US Economy in 2010 an Analysis:

The Bureau of Labor Statistics (BLS, the Bureau) projections for the U.S. economy during the 2000–10 decade reflect continued growth. Gross domestic product (GDP) is expected to reach $12.8 trillion in chained 1996 dollars by the end of the decade, an increase of $3.6 trillion over the period. Rising by an average annual rate of 3.4 percent, GDP is projected to grow faster than the 3.2-percent annual rate of growth over the preceding 10-year period, from 1990 to 2000. Slower growth of civilian household employment, from 1.3 percent a year during the 1990–2000 period to 1.1 percent from 2000 to 2010, is expected to result in an increase of 16.2 million employees over the latter period, slightly less than the increase of 16.4 million employees between 1990 and 2000. The employment projection is accompanied by an assumed unemployment rate of 4.0 percent in 2010, the same as in 2000. To best understand how these projections relate to the U.S. economy, it is helpful to examine the effects of major economic events that took place over the past four decades.

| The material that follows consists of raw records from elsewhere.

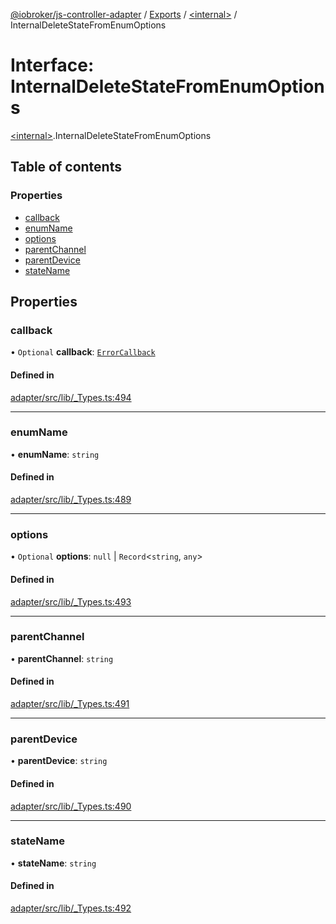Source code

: [@iobroker/js-controller-adapter](../README.md) / [Exports](../modules.md) / [\<internal\>](../modules/internal_.md) / InternalDeleteStateFromEnumOptions

# Interface: InternalDeleteStateFromEnumOptions

[\<internal\>](../modules/internal_.md).InternalDeleteStateFromEnumOptions

## Table of contents

### Properties

- [callback](internal_.InternalDeleteStateFromEnumOptions.md#callback)
- [enumName](internal_.InternalDeleteStateFromEnumOptions.md#enumname)
- [options](internal_.InternalDeleteStateFromEnumOptions.md#options)
- [parentChannel](internal_.InternalDeleteStateFromEnumOptions.md#parentchannel)
- [parentDevice](internal_.InternalDeleteStateFromEnumOptions.md#parentdevice)
- [stateName](internal_.InternalDeleteStateFromEnumOptions.md#statename)

## Properties

### callback

• `Optional` **callback**: [`ErrorCallback`](../modules/internal_.md#errorcallback)

#### Defined in

[adapter/src/lib/_Types.ts:494](https://github.com/ioBroker/ioBroker.js-controller/blob/d68ed299/packages/adapter/src/lib/_Types.ts#L494)

___

### enumName

• **enumName**: `string`

#### Defined in

[adapter/src/lib/_Types.ts:489](https://github.com/ioBroker/ioBroker.js-controller/blob/d68ed299/packages/adapter/src/lib/_Types.ts#L489)

___

### options

• `Optional` **options**: ``null`` \| `Record`\<`string`, `any`\>

#### Defined in

[adapter/src/lib/_Types.ts:493](https://github.com/ioBroker/ioBroker.js-controller/blob/d68ed299/packages/adapter/src/lib/_Types.ts#L493)

___

### parentChannel

• **parentChannel**: `string`

#### Defined in

[adapter/src/lib/_Types.ts:491](https://github.com/ioBroker/ioBroker.js-controller/blob/d68ed299/packages/adapter/src/lib/_Types.ts#L491)

___

### parentDevice

• **parentDevice**: `string`

#### Defined in

[adapter/src/lib/_Types.ts:490](https://github.com/ioBroker/ioBroker.js-controller/blob/d68ed299/packages/adapter/src/lib/_Types.ts#L490)

___

### stateName

• **stateName**: `string`

#### Defined in

[adapter/src/lib/_Types.ts:492](https://github.com/ioBroker/ioBroker.js-controller/blob/d68ed299/packages/adapter/src/lib/_Types.ts#L492)
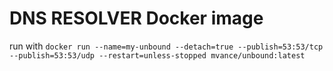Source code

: # DNS RESOLVER Docker image

run with 
`docker run --name=my-unbound --detach=true --publish=53:53/tcp --publish=53:53/udp --restart=unless-stopped mvance/unbound:latest`
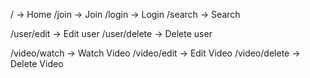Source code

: / -> Home
/join -> Join
/login -> Login
/search -> Search

/user/edit -> Edit user
/user/delete -> Delete user

/video/watch -> Watch Video
/video/edit -> Edit Video
/video/delete -> Delete Video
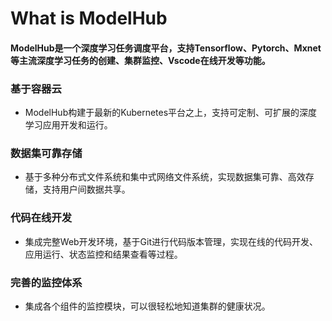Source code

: # What is ModelHub

#### ModelHub是一个深度学习任务调度平台，支持Tensorflow、Pytorch、Mxnet等主流深度学习任务的创建、集群监控、Vscode在线开发等功能。

### 基于容器云
- ModelHub构建于最新的Kubernetes平台之上，支持可定制、可扩展的深度学习应用开发和运行。

### 数据集可靠存储
- 基于多种分布式文件系统和集中式网络文件系统，实现数据集可靠、高效存储，支持用户间数据共享。

### 代码在线开发
- 集成完整Web开发环境，基于Git进行代码版本管理，实现在线的代码开发、应用运行、状态监控和结果查看等过程。

### 完善的监控体系
- 集成各个组件的监控模块，可以很轻松地知道集群的健康状况。
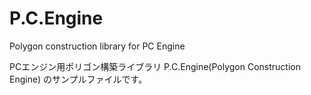 # P.C.Engine
Polygon construction library for PC Engine

PCエンジン用ポリゴン構築ライブラリ P.C.Engine(Polygon Construction Engine) のサンプルファイルです。
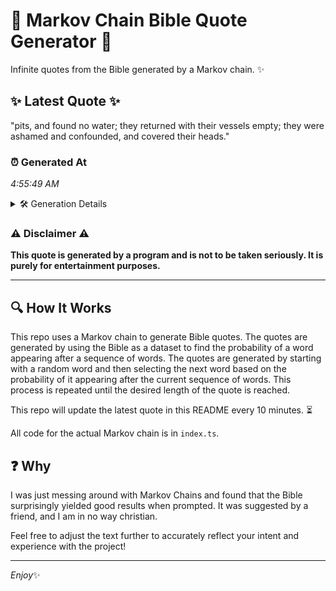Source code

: # 📖 Markov Chain Bible Quote Generator 📖

Infinite quotes from the Bible generated by a Markov chain. ✨

## ✨ Latest Quote ✨
"pits, and found no water; they returned with their vessels empty; they were ashamed and confounded, and covered their heads."

### ⏰ Generated At
*4:55:49 AM*

<details>
    <summary>🛠️ Generation Details</summary>
    <p>
        <strong>🌱 Seed:</strong> pits,<br>
        <strong>🔄 Iterations:</strong> 19<br>
        <strong>📜 Context History:</strong><br>[ pits, ]: and<br>[ pits,, and ]: found<br>[ pits,, and, found ]: no<br>[ pits,, and, found, no ]: water;<br>[ pits,, and, found, no, water; ]: they<br>[ pits,, and, found, no, water;, they ]: returned<br>[ and, found, no, water;, they, returned ]: with<br>[ found, no, water;, they, returned, with ]: their<br>[ no, water;, they, returned, with, their ]: vessels<br>[ water;, they, returned, with, their, vessels ]: empty;<br>[ they, returned, with, their, vessels, empty; ]: they<br>[ returned, with, their, vessels, empty;, they ]: were<br>[ with, their, vessels, empty;, they, were ]: ashamed<br>[ their, vessels, empty;, they, were, ashamed ]: and<br>[ vessels, empty;, they, were, ashamed, and ]: confounded,<br>[ empty;, they, were, ashamed, and, confounded, ]: and<br>[ they, were, ashamed, and, confounded,, and ]: covered<br>[ were, ashamed, and, confounded,, and, covered ]: their<br>[ ashamed, and, confounded,, and, covered, their ]: heads.<br>
    </p>
</details>

### ⚠️ Disclaimer ⚠️
**This quote is generated by a program and is not to be taken seriously. It is purely for entertainment purposes.**

---

## 🔍 How It Works

This repo uses a Markov chain to generate Bible quotes. The quotes are generated by using the Bible as a dataset to find the probability of a word appearing after a sequence of words. The quotes are generated by starting with a random word and then selecting the next word based on the probability of it appearing after the current sequence of words. This process is repeated until the desired length of the quote is reached.

This repo will update the latest quote in this README every 10 minutes. ⏳

All code for the actual Markov chain is in `index.ts`.

## ❓ Why

I was just messing around with Markov Chains and found that the Bible surprisingly yielded good results when prompted. 
It was suggested by a friend, and I am in no way christian.

Feel free to adjust the text further to accurately reflect your intent and experience with the project!

---

*Enjoy*✨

During the decade of the 1960s, labor productivity grew at an annual average rate of 2.9 percent, spurred by the aerospace program and strong defense-related demand. During the 1970s, labor productivity growth slowed to 1.8 percent annually as businesses struggled to deal with skyrocketing petroleum prices, energy shortages, sharp cutbacks in defense spending, and a deemphasize of aerospace research programs. The 1980s were marked by even slower productivity growth—1.5 percent each year over the decade—as large expenditures by businesses on computers and other technologies seemed to have no impact on the statistics and as significant corporate restructuring (downsizing, contracting out, and so forth) worked through the economy. In the early part of the 1990s, the economy moved into a recession, further muting productivity growth, but the stage was set for the longest sustained recovery in the post-World War II economy. The unemployment rate fell for eight straight years, from 7.5 percent in 1992 to 4.0 percent in 2000, the lowest reading in 30 years. Although it is difficult to predict whether the tight labor

market of the recent past will persist, the BLS model has assumed an unemployment rate of 4.0 percent in 2010, the same rate as in 2000. (See table 9.) Overall, civilian household employment

is projected to increase by 1.1 percent per year from 2000 to 2010, or 1.62 million persons per year. The result is that more than 16 million employed persons will be added to the economy over the 10-year projection period. Total employment measured on a non farm establishment basis is expected to grow at a rate of 1.4 percent between 2000 and 2010, from 131.8 million to 152.0 million, an increase of 20.2 million jobs. The civilian labor force is projected to grow at a rate of 1.1 percent per year from 2000 to 2010, the same rate of increase as that attained over the preceding 10-year period.